_Exercise 1_
Identify each line in the records below that contains the word "pink", and copy those lines.

_Quoted text_
This space is provided so that an operator can position a box of
virgin powder coating material (see FIG. 7) onto the platen 714 and
under the fluidizing unit 708. This arrangement provides for an
easy to reach location for a box of virgin powder coating material,
but there is no requirement that the virgin powder supply be
positioned immediately with the supply 22, because the transfer
pump 410 is used to transfer powder from the box or container to an
upper portion of the supply 22 as is later described hereinafter in
more detail. But, having the powder box or container near the
supply enables the air flow through the opening 726 produced by the
powder recovery system to contain powder from the box from flowing
outside of the structure 718. This location also allows powder to
be dumped from the supply 22 during a color change operation. A
separate or different box could also be used as required.
[0071] An optional box vibration unit 725 may be mounted on the
platen 714. The vibration unit 725 typically includes a support
frame 725a and a vibration inducing device 725b as is well
known.
[0072] With reference to FIGS. 3, 4, 5 and 6, the legs 712 of the
support frame 710 are attached to a bottom plate 728 of the
fluidizing unit 708. The fluidizing unit 708 includes a plenum 730
which includes the lower plate 728 and an upwardly extending ring
732 that is provided with an inwardly extending lip 734. The lip
734 provides an annular surface to which a fluidizing member 736 is
attached, such as for example, by bolt arrangements 738. The
fluidizing member 736 is made of air permeable material that does
not allow the powder material to pass through. The fluidizing
member 736 thus may be made of the same material as conventional
fluidizing plates, such as for example, partially sintered
thermoplastic such as polypropylene available from Porex
Technologies. The fluidizing member 736 preferably although not
necessarily is a somewhat dish shaped plate having an inwardly and
downwardly directed slope towards the center region 736a thereof.
This slight taper or slope assists powder to fall towards the
central region 736a and maintain a fluidized condition during a
cleaning or color change operation.
[0073] The fluidizing member 736 includes a peripheral recess
portion 740 that receives along its inner edge an annular gasket
742. The gasket 742 is held in place by an adhesive. A retainer
ring 744 that secures the fluidizing member 736 to the plenum 730
as by the bolts 738. Preferably the gasket 742 includes a generally
flat upper surface 742a that is flush or nearly flush with the
upper surfaces of the fluidizing plate 736 and the retainer ring
744. This upper surface of the gasket 742 engages with a seal
surface of the siphon ring as will be further described
hereinafter. Another annular gasket 746 provides a fluid tight seal
between the plenum 730 and the fluidizing member 736. The plenum
730 is thus a air tight box into which pressurized air is
introduced through an appropriate fitting (not shown). This
pressurized air is forced up through the permeable fluidizing
member 736 and fluidizes powder that is present in the interior
volume of the siphon ring 706 and lower regions of the cylinder
700.
[0074] With the fluidizing unit 730 (which includes the plenum, the
fluidizing member and the upper exposed siphon ring gasket)
integrally mounted on the support frame 710, the fluidizing unit
can be raised and lowered into and out of sealed contact with a
lower seal surface of the siphon ring 706, by operation of the
vertically moveable platen 714.

_Records shown_
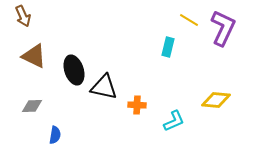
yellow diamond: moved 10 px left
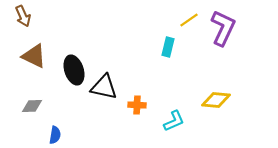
yellow line: rotated 66 degrees counterclockwise
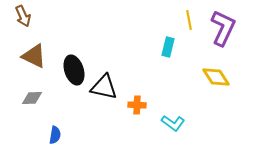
yellow line: rotated 66 degrees counterclockwise
yellow diamond: moved 23 px up; rotated 52 degrees clockwise
gray diamond: moved 8 px up
cyan L-shape: moved 1 px left, 2 px down; rotated 60 degrees clockwise
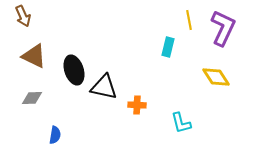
cyan L-shape: moved 8 px right; rotated 40 degrees clockwise
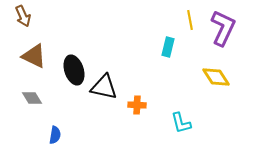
yellow line: moved 1 px right
gray diamond: rotated 60 degrees clockwise
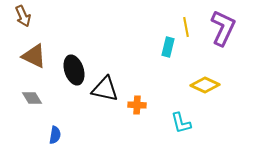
yellow line: moved 4 px left, 7 px down
yellow diamond: moved 11 px left, 8 px down; rotated 32 degrees counterclockwise
black triangle: moved 1 px right, 2 px down
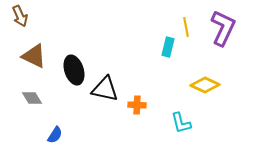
brown arrow: moved 3 px left
blue semicircle: rotated 24 degrees clockwise
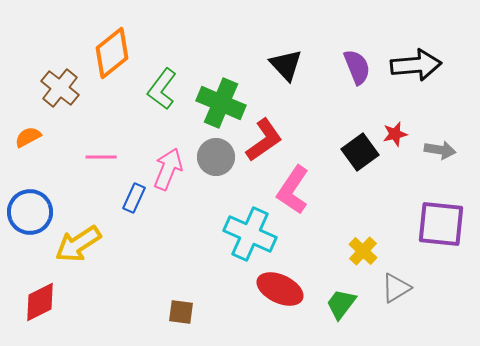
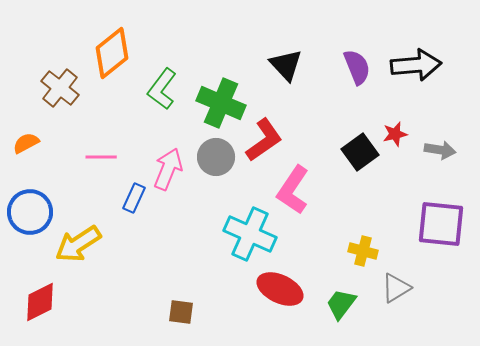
orange semicircle: moved 2 px left, 6 px down
yellow cross: rotated 28 degrees counterclockwise
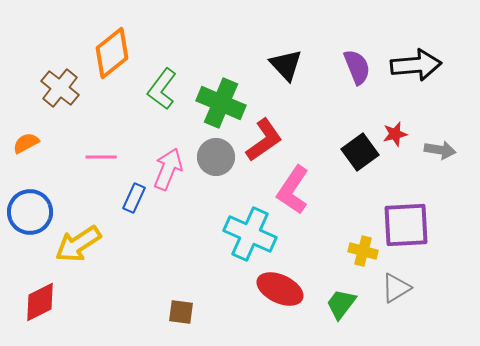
purple square: moved 35 px left, 1 px down; rotated 9 degrees counterclockwise
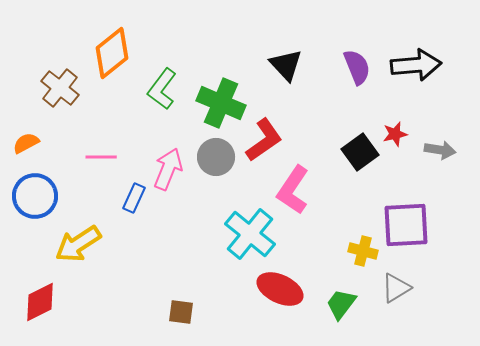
blue circle: moved 5 px right, 16 px up
cyan cross: rotated 15 degrees clockwise
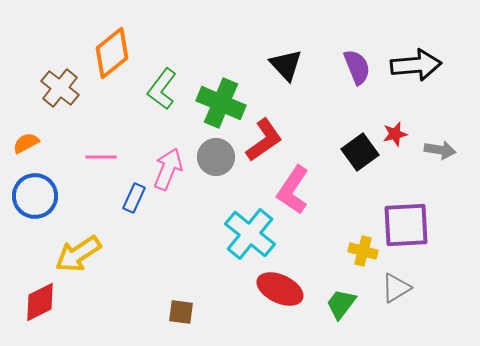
yellow arrow: moved 10 px down
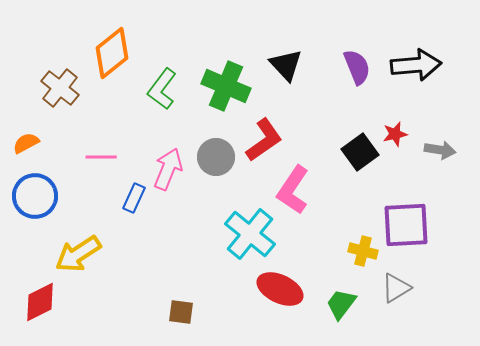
green cross: moved 5 px right, 17 px up
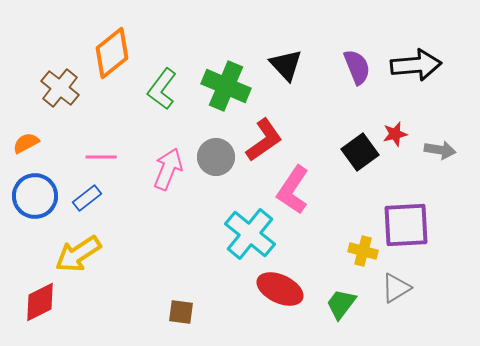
blue rectangle: moved 47 px left; rotated 28 degrees clockwise
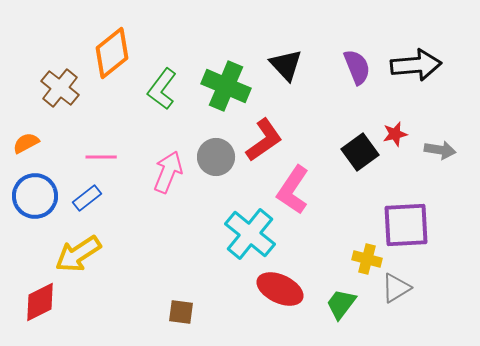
pink arrow: moved 3 px down
yellow cross: moved 4 px right, 8 px down
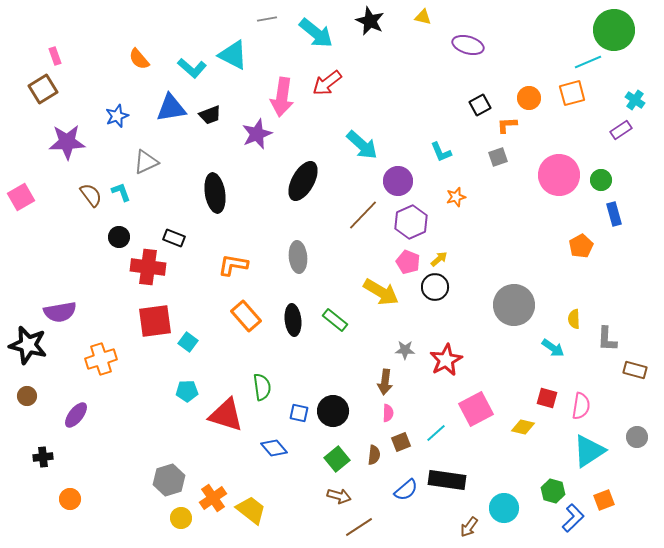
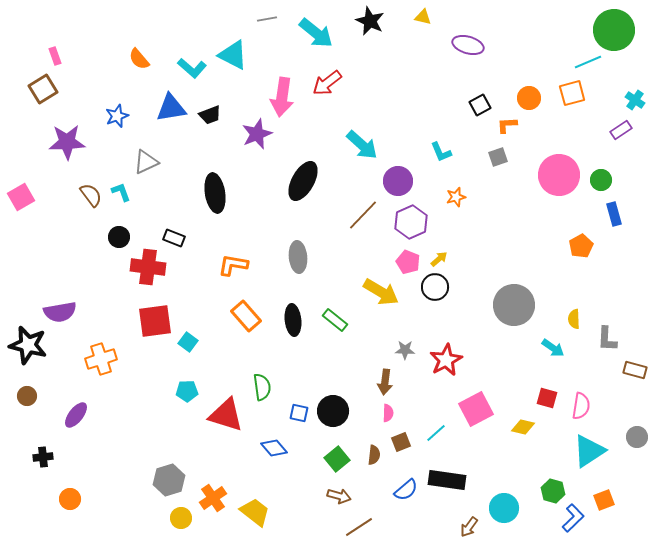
yellow trapezoid at (251, 510): moved 4 px right, 2 px down
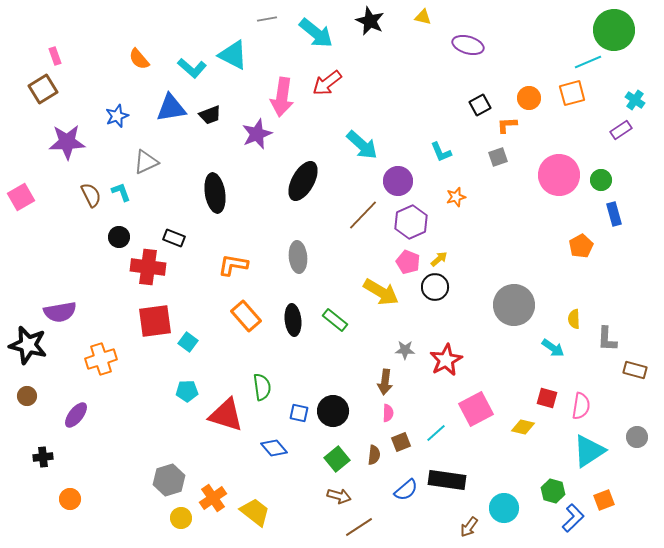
brown semicircle at (91, 195): rotated 10 degrees clockwise
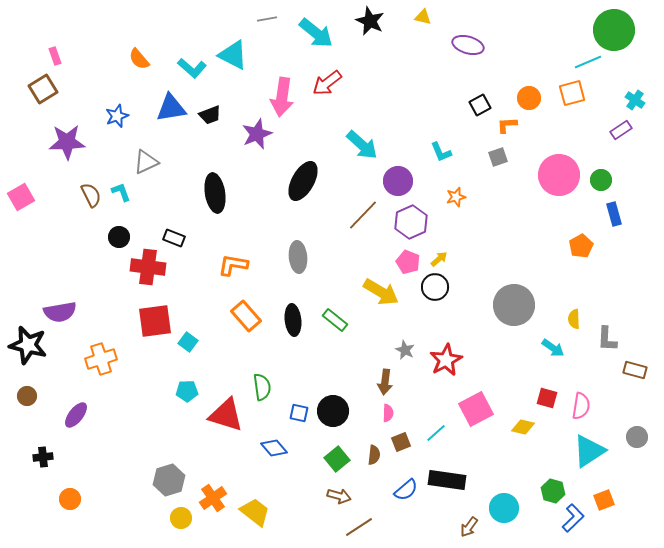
gray star at (405, 350): rotated 24 degrees clockwise
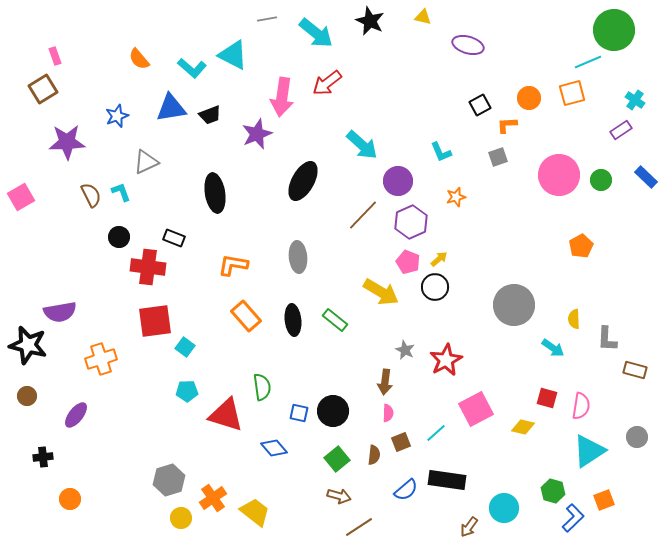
blue rectangle at (614, 214): moved 32 px right, 37 px up; rotated 30 degrees counterclockwise
cyan square at (188, 342): moved 3 px left, 5 px down
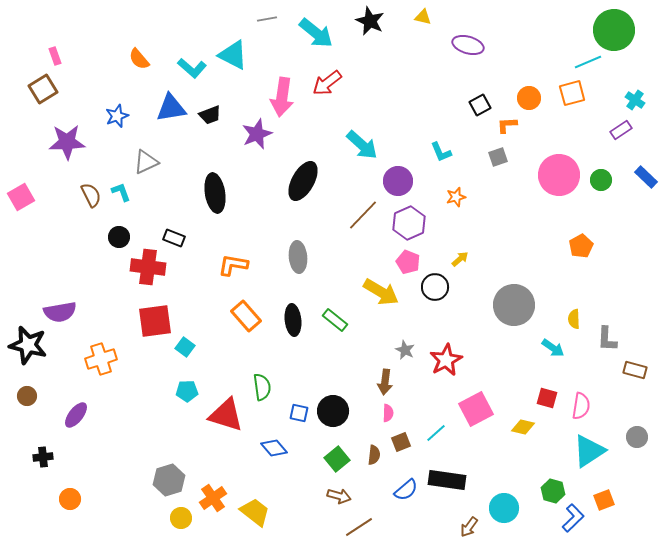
purple hexagon at (411, 222): moved 2 px left, 1 px down
yellow arrow at (439, 259): moved 21 px right
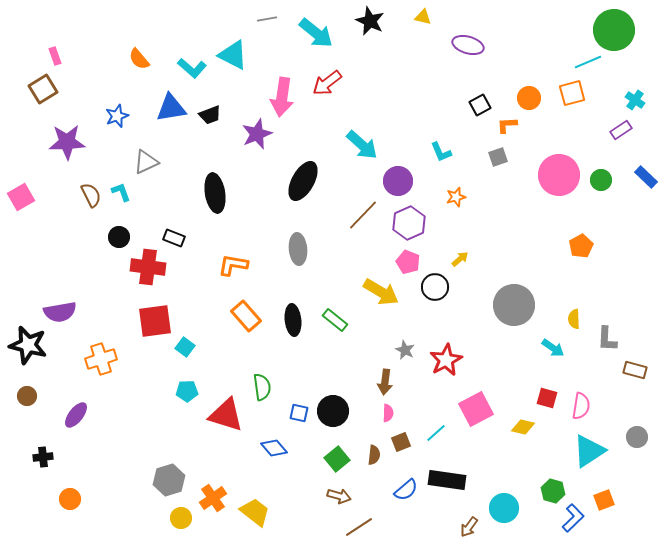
gray ellipse at (298, 257): moved 8 px up
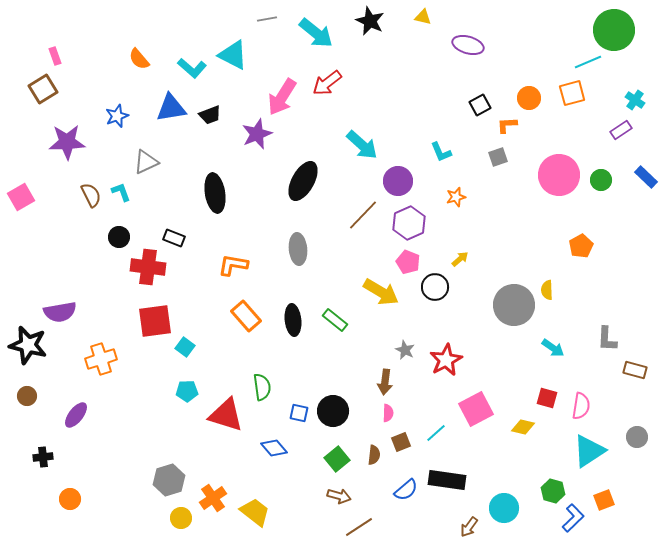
pink arrow at (282, 97): rotated 24 degrees clockwise
yellow semicircle at (574, 319): moved 27 px left, 29 px up
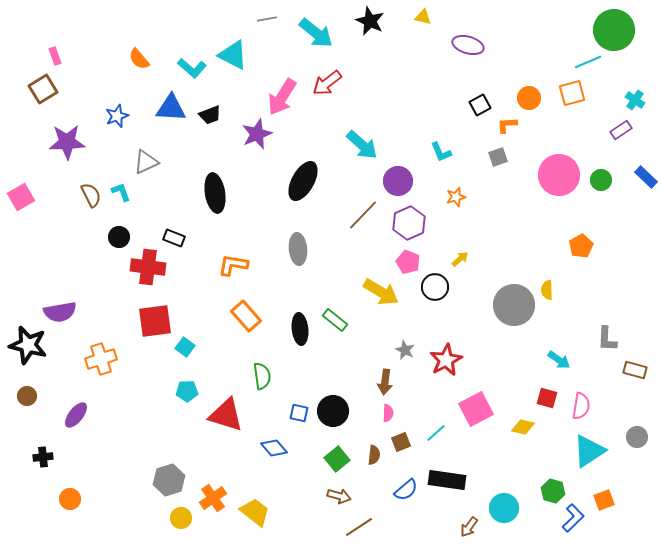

_Exercise 2_
According to the powder coating passage above, what holds the gasket 742 in place?

_Right answer 1_
pink arrow: moved 3 px down
pink arrow at (282, 97): rotated 24 degrees clockwise

_Right answer 2_
An adhesive.